* Request
Could you copy out the material word for word, beginning with the line that contains "Declaração de Direito Autoral" and continuing through the line that contains "equivalente."?

* Given entries
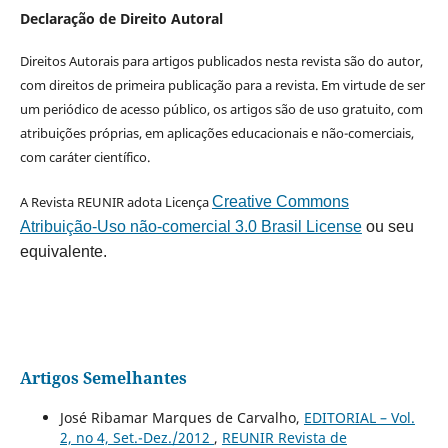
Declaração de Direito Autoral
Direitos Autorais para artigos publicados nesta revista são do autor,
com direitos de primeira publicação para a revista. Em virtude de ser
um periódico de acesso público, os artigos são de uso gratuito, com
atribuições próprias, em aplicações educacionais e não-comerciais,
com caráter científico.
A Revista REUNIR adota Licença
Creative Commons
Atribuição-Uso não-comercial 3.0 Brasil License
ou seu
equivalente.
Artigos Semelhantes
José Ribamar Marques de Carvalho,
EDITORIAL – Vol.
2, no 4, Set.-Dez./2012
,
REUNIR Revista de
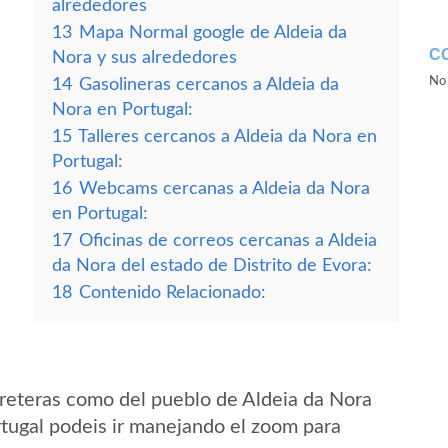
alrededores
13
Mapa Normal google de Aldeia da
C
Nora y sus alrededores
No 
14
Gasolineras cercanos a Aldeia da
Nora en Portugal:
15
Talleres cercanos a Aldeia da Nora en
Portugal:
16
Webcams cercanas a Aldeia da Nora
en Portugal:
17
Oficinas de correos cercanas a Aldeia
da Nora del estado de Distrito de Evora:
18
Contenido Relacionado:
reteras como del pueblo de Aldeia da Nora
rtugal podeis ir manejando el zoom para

...

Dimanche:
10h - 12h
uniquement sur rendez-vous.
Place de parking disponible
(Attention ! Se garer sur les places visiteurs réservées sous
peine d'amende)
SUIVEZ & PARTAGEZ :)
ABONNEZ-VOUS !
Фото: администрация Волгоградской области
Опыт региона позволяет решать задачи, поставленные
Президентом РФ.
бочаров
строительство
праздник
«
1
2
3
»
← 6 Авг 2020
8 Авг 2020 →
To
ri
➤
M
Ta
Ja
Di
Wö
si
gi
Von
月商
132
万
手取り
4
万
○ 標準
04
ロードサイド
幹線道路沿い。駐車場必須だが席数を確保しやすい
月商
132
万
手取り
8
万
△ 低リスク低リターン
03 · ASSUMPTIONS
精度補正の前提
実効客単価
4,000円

* Output for this exercise
Declaração de Direito Autoral
Direitos Autorais para artigos publicados nesta revista são do autor,
com direitos de primeira publicação para a revista. Em virtude de ser
um periódico de acesso público, os artigos são de uso gratuito, com
atribuições próprias, em aplicações educacionais e não-comerciais,
com caráter científico.
A Revista REUNIR adota Licença
Creative Commons
Atribuição-Uso não-comercial 3.0 Brasil License
ou seu
equivalente.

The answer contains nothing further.